The Landmark Victory Over Same-Sex Sexual Harassment in the Workplace

by Edwin B. Martin & Richard N. Cìté

Pub Date: Jan. 1st, 2000
ISBN: 1-929175-08-6

A disturbing, though overwrought, odyssey through same-sex harassment in the workplace, in this case the improbable, dangerous setting of an Alabama railroad yard. Martin was a third-generation railroad man, with 14 years on the job on the Norfolk Southern line, when his position in South Carolina was eliminated and he was offered a promotion and transfer to the high-volume Birmingham yard. Because he thought tradition and the work’s inherent stress had made the railroad an amiable fraternity, he was shocked to find hostility, expressed by three workers in grossly sexual terms.

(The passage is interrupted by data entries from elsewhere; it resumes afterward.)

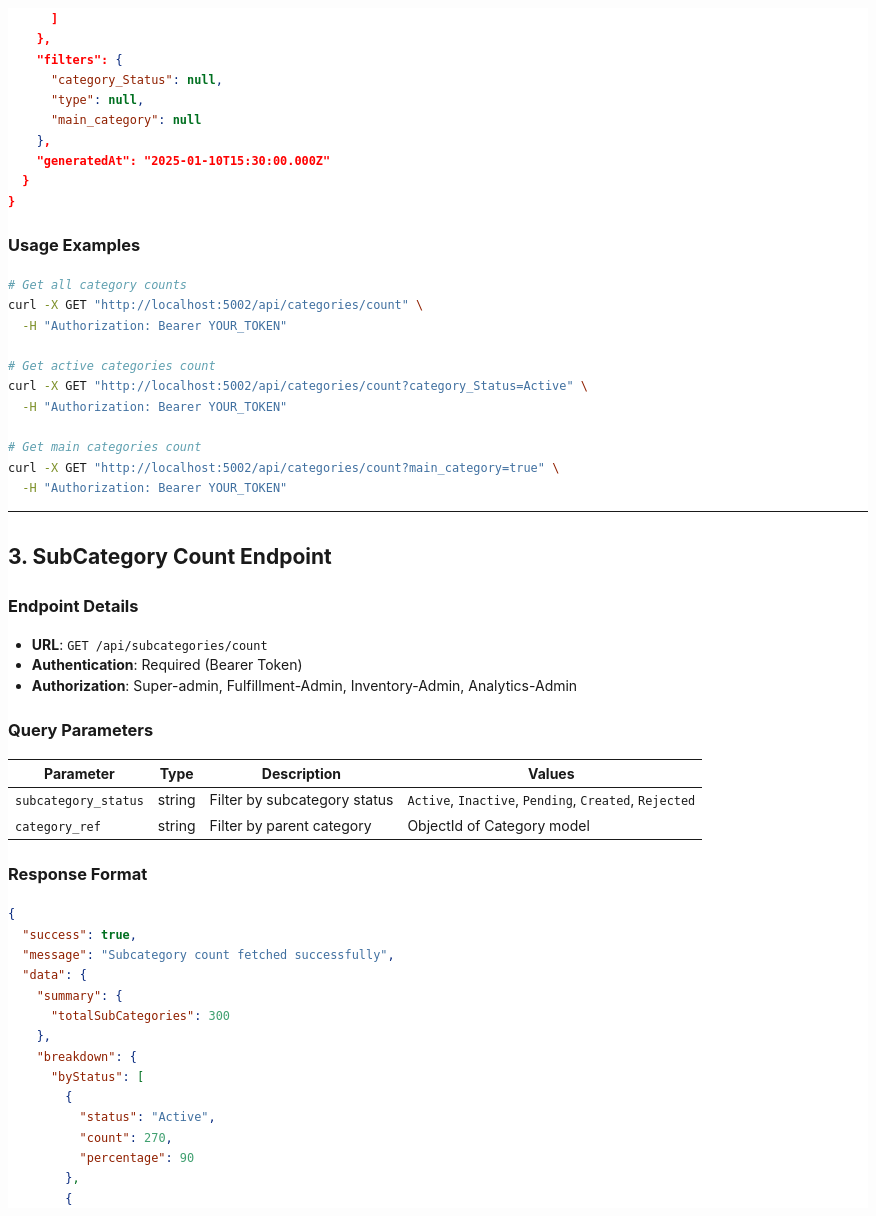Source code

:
 ```json
      ]
    },
    "filters": {
      "category_Status": null,
      "type": null,
      "main_category": null
    },
    "generatedAt": "2025-01-10T15:30:00.000Z"
  }
}
```

### Usage Examples

```bash
# Get all category counts
curl -X GET "http://localhost:5002/api/categories/count" \
  -H "Authorization: Bearer YOUR_TOKEN"

# Get active categories count
curl -X GET "http://localhost:5002/api/categories/count?category_Status=Active" \
  -H "Authorization: Bearer YOUR_TOKEN"

# Get main categories count
curl -X GET "http://localhost:5002/api/categories/count?main_category=true" \
  -H "Authorization: Bearer YOUR_TOKEN"
```

---

## 3. SubCategory Count Endpoint

### Endpoint Details
- **URL**: `GET /api/subcategories/count`
- **Authentication**: Required (Bearer Token)
- **Authorization**: Super-admin, Fulfillment-Admin, Inventory-Admin, Analytics-Admin

### Query Parameters

| Parameter | Type | Description | Values |
|-----------|------|-------------|---------|
| `subcategory_status` | string | Filter by subcategory status | `Active`, `Inactive`, `Pending`, `Created`, `Rejected` |
| `category_ref` | string | Filter by parent category | ObjectId of Category model |

### Response Format

```json
{
  "success": true,
  "message": "Subcategory count fetched successfully",
  "data": {
    "summary": {
      "totalSubCategories": 300
    },
    "breakdown": {
      "byStatus": [
        {
          "status": "Active",
          "count": 270,
          "percentage": 90
        },
        {
```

The harassment followed a well-established pattern, both in its escalation and in the futility of Martin’s complaints to supervisors, and when he finally filed a lawsuit, his confidentiality was breached and he ultimately became a pariah at work after the union employed heavy-handed tactics to protest the harassers— termination. Martin’s detailed narrative shows how, despite nightmares and social paranoia ultimately diagnosed as PTSD, he rebuilt his life with the aid of a woman he met and married in Birmingham. When Martin’s case came to trial—at the same time as a more widely reported case stemming from same-sex harassment on an offshore oil rig—he emerged triumphant with a six-figure settlement despite a hostile judge and a phalanx of opposing attorneys whose defense largely consisted of distraction and smear tactics. Martin is an enthusiastic but trying author, resorting frequently to purple similes, repetitive emotional rhetoric, and a general air of strident alarm (e.g., a chapter titled —The Diesel Shop of Horrors—). For all his hand-wringing, however, he offers a telling account of the world of contemporary railroading, evoking both its romance and its potential terrors. Indisputably an important window into a little-discussed social abuse, fed here by gender and class volatility and contemporary blue-collar angst.